L = float(x) - float(interval)/2;
}
// Uses bisection search to search for x in data with log(n) time complexity
// Find the position of leftmost occurrence of x in data
int l1 = _find_lteq(vec, x);
// Find the position of rightmost occurrence of x in data[l1...len(data)]
// Assuming always l1 <= l2
int l2 = _find_rteq(vec, x, l1);
int cf = l1;
int f = l2 - l1 + 1;
return L + interval*(vec.size()/2 - cf)/f;
}
vector<int> vec{3, 5, 2, 7, 1, 3};
vector<int> vec_a{1,3,5,7};
vector<int> vec_c{ 1, 3, 4, 2, 7, 5, 8, 6 };
vector<int> a{1, 2, 2, 3, 4, 4, 4, 4, 4, 5};
int main() {
cout<< median_grouped(a,1)<<endl;
cout<< median_grouped(a,2)<<endl;
return 0;
}
And this is the function from statistics built in Python module that I am trying to port to C++:
def median_grouped(data, interval=1):
"""Return the 50th percentile (median) of grouped continuous data.
>>> median_grouped([1, 2, 2, 3, 4, 4, 4, 4, 4, 5])
3.7
>>> median_grouped([52, 52, 53, 54])
52.5
This calculates the median as the 50th percentile, and should be
used when your data is continuous and grouped.
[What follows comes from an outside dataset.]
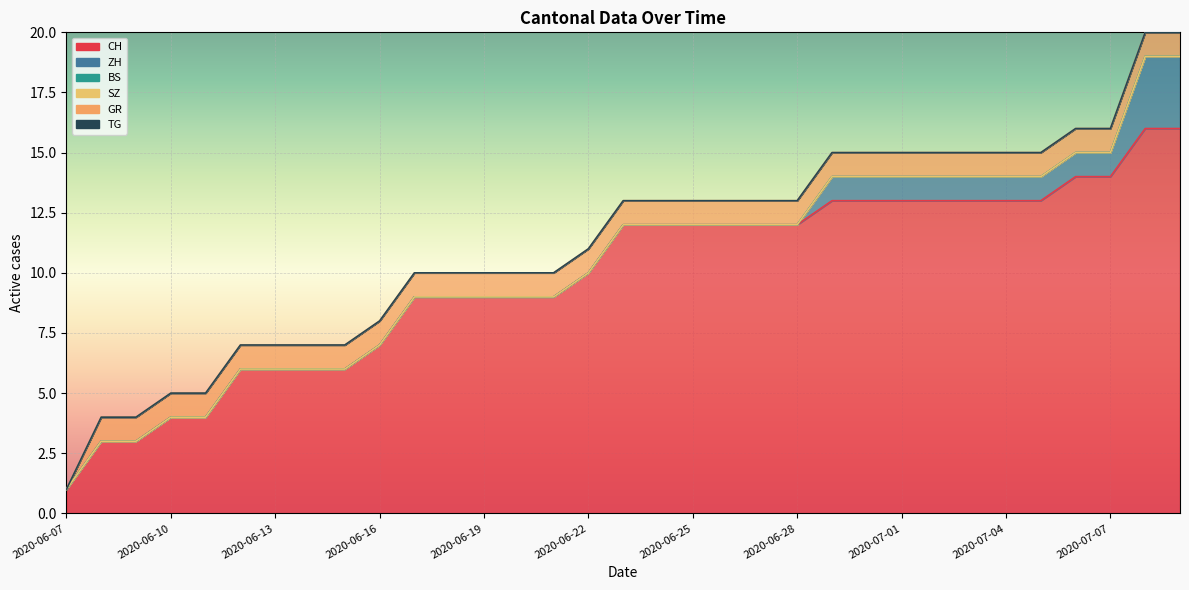

The CH series shows 9 at 2020-06-20. True or false?

True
In the above example,
the values 1, 2, 3, etc. actually represent the midpoint of classes
0.5-1.5, 1.5-2.5, 2.5-3.5, etc. The middle value falls somewhere in
class 3.5-4.5, and interpolation is used to estimate it.
Optional argument ``interval`` represents the class interval, and
defaults to 1. Changing the class interval naturally will change the
interpolated 50th percentile value:
>>> median_grouped([1, 3, 3, 5, 7], interval=1)
3.25
>>> median_grouped([1, 3, 3, 5, 7], interval=2)
3.5
This function does not check whether the data points are at least
``interval`` apart.
"""
data = sorted(data)
n = len(data)
if n == 0:
raise StatisticsError("no median for empty data")
elif n == 1:
return data[0]
# Find the value at the midpoint. Remember this corresponds to the
# centre of the class interval.
x = data[n//2]
for obj in (x, interval):
if isinstance(obj, (str, bytes)):
raise TypeError('expected number but got %r' % obj)
try:
L = x - interval/2 # The lower limit of the median interval.
except TypeError:
# Mixed type. For now we just coerce to float.
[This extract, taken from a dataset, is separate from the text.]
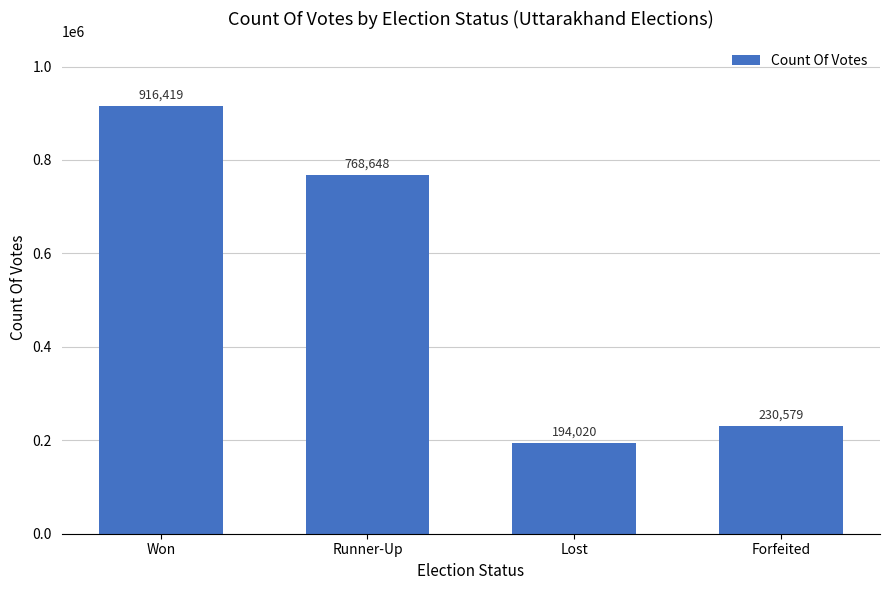

List the labels in order of value, largest first.

Won, Runner-Up, Forfeited, Lost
L = float(x) - float(interval)/2
# Uses bisection search to search for x in data with log(n) time complexity
# Find the position of leftmost occurrence of x in data
l1 = _find_lteq(data, x)
# Find the position of rightmost occurrence of x in data[l1...len(data)]
# Assuming always l1 <= l2
l2 = _find_rteq(data, l1, x)
cf = l1
f = l2 - l1 + 1
return L + interval*(n/2 - cf)/f
Could you tell me what's wrong with my C++ code, please?